Start of Block
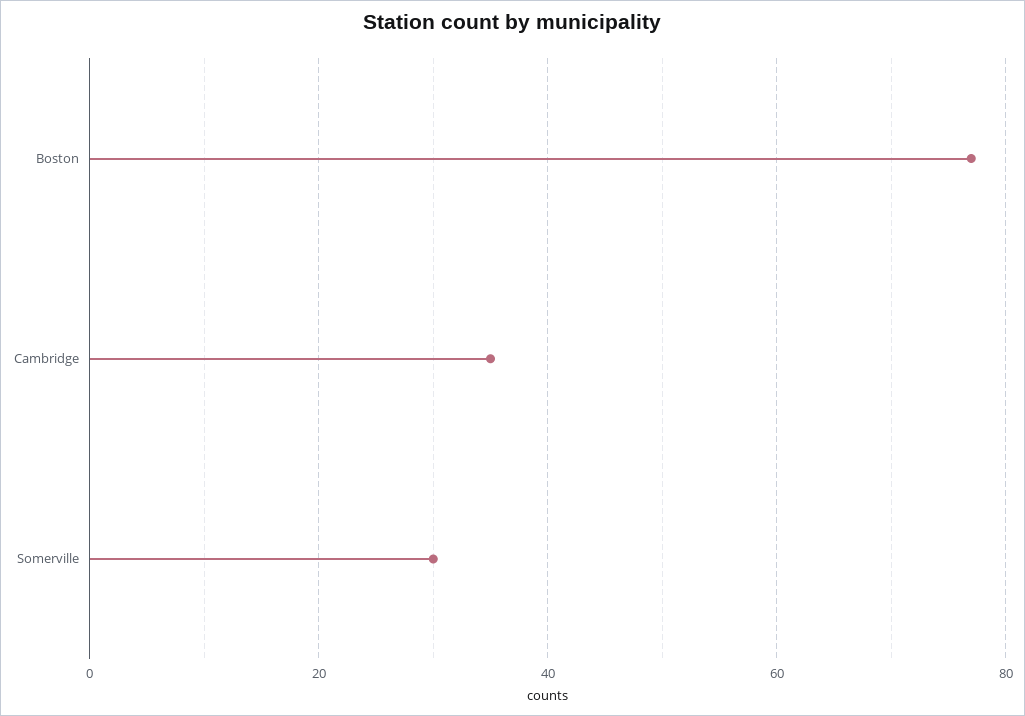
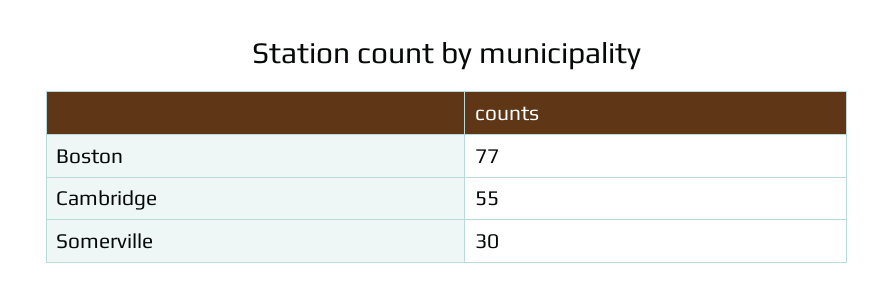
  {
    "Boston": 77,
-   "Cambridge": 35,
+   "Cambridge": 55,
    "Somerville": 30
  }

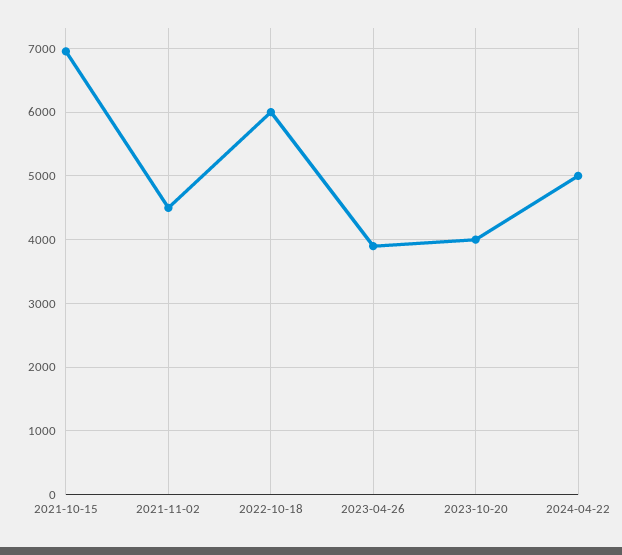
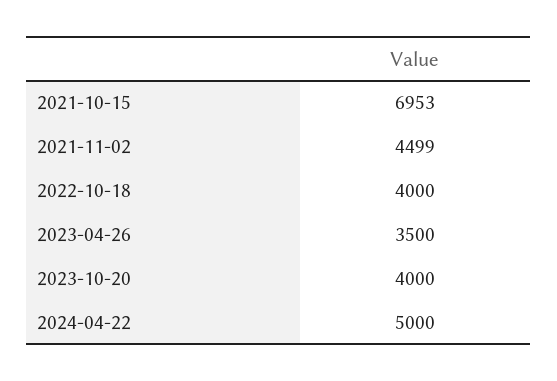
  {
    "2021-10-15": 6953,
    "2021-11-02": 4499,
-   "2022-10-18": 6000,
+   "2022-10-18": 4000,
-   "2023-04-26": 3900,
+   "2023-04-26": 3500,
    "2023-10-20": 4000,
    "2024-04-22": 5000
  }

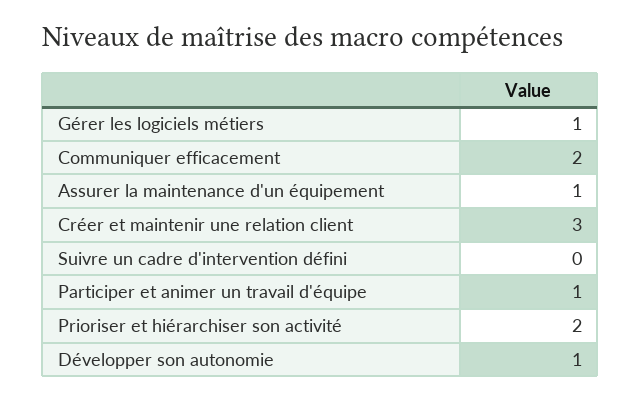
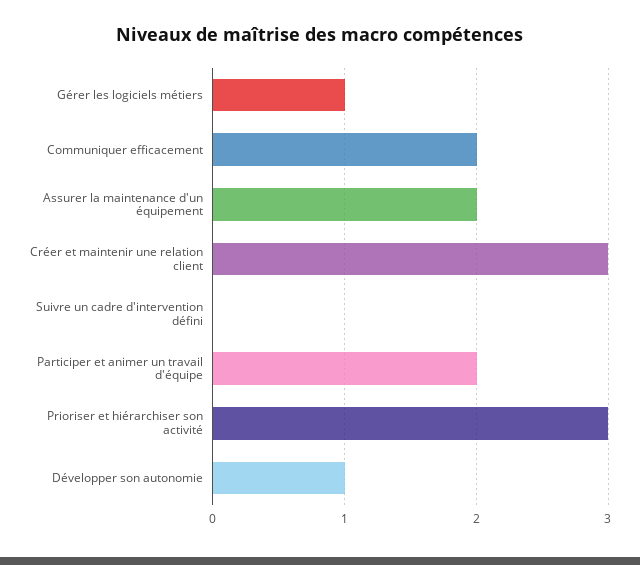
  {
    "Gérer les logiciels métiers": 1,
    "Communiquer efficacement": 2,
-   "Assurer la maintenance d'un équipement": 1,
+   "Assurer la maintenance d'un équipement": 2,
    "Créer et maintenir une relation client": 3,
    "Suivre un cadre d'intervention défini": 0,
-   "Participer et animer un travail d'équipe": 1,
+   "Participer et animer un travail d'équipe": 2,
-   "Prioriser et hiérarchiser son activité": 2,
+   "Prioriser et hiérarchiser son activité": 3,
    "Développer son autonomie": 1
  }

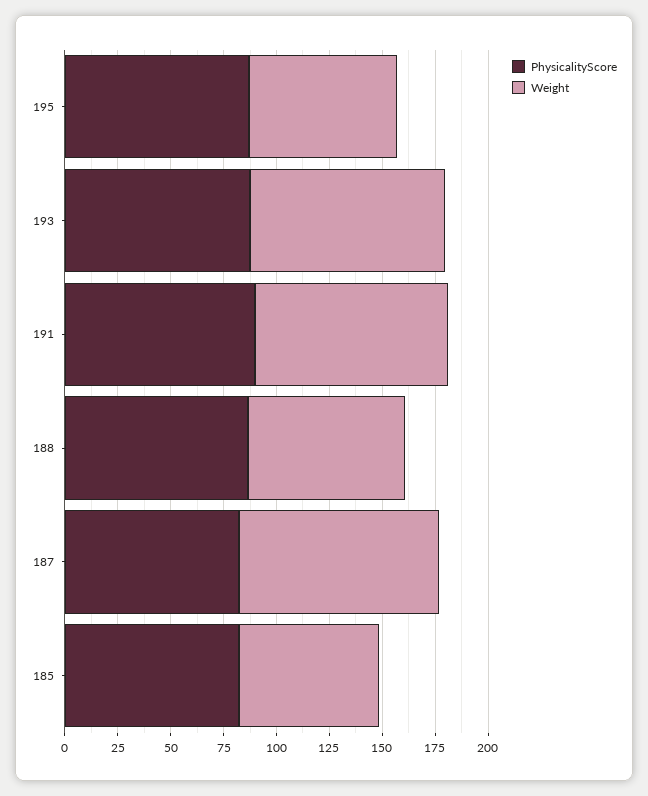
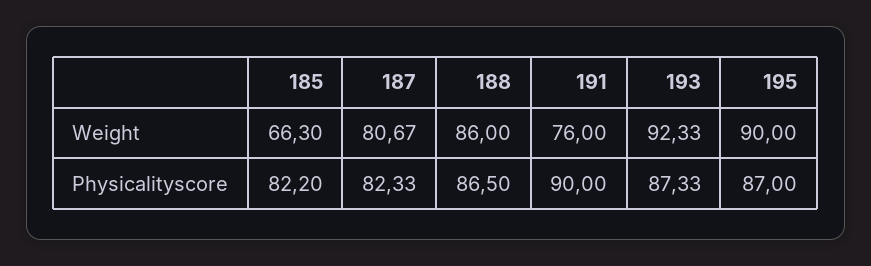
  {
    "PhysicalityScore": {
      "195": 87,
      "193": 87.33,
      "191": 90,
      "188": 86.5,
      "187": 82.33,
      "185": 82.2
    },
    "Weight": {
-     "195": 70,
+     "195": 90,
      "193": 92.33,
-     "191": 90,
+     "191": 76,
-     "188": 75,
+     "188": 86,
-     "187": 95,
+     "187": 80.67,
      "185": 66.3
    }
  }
End of Block
- [WHAT TO WORK ON]:
Whenever a line of the data above includes the word "Prioriser", copy that line.

- [SOLUTION]:
-   "Prioriser et hiérarchiser son activité": 2,
+   "Prioriser et hiérarchiser son activité": 3,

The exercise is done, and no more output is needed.